The alpha-like scorpion toxin BmK I enhances membrane excitability via persistent sodium current by preventing slow inactivation and deactivation of rNav1.2a expressed in Xenopus Oocytes.

BmK I is classified as alpha-like scorpion toxin that specifically binds the voltage-gated sodium channels via receptor site-3. Previous results showed BmK I induced epileptiform responses in rats via intra-hippocampal injection, but the mechanism has yet to be clarified. In this study, using two-electrode voltage/current clamp technique, we determined the effects of BmK I on rNav1.2a expressed in Xenopus oocytes. The results showed that BmK I prevented the development of slow inactivation of rNav1.2a from the open-state and enhanced the persistent sodium current (I(NaP)) at suprathreshold potentials in concentration-dependence, whereas it hardly affected the fast inactivation. BmK I was also able to augment the subthreshold I(NaP) at high concentrations (>100nM) with disruption of the open-state deactivation.

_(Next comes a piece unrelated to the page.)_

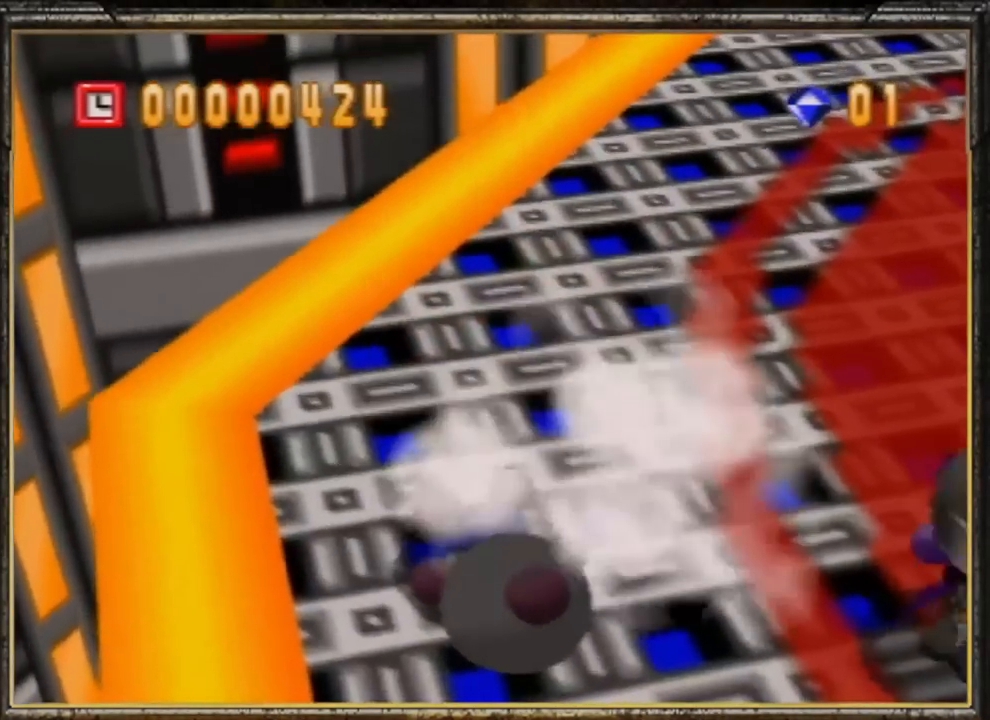
{"buttons": [], "left_stick": "center", "events": [[117, "left_stick", "left"], [200, "left_stick", "center"]]}
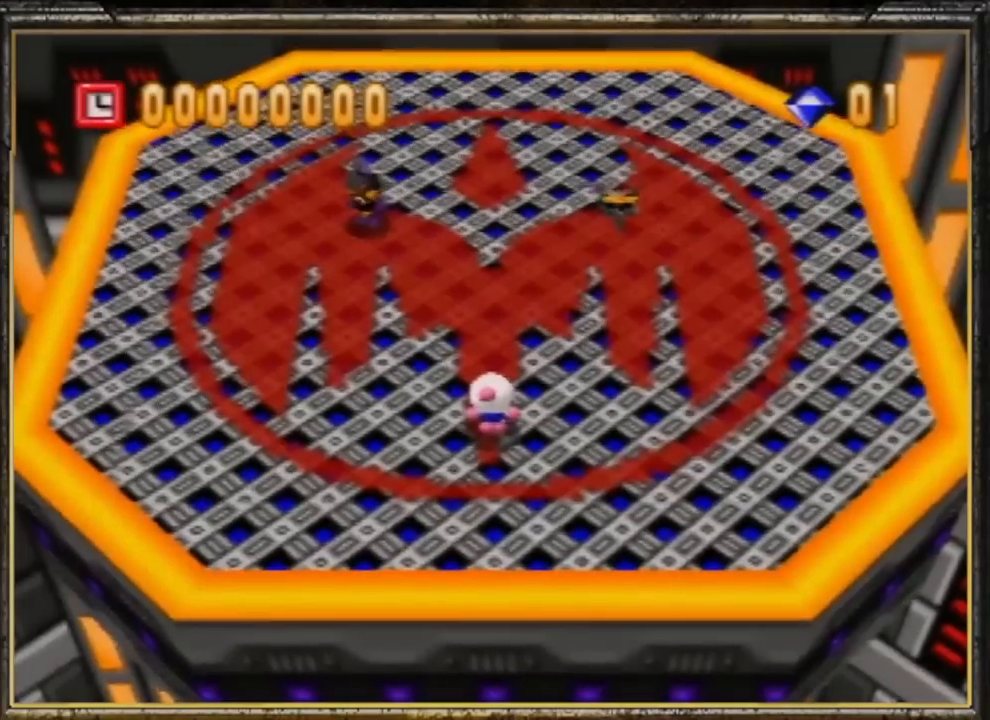
{"buttons": [], "left_stick": "left", "events": [[167, "left_stick", "left"]]}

The increased I(NaP) accelerated the firing frequency in the oocytes that fired repetitively after electrode punctures, as well as raised the baseline potential and induced bursting of spikes in the quiescent oocytes. These results demonstrated that BmK I could target rNav1.2a and induce the I(NaP) by preventing the development of slow inactivation and deactivation from the open-state, leading to the enhancement of membrane excitability, which may be involved in the BmK I-induced epilepsy.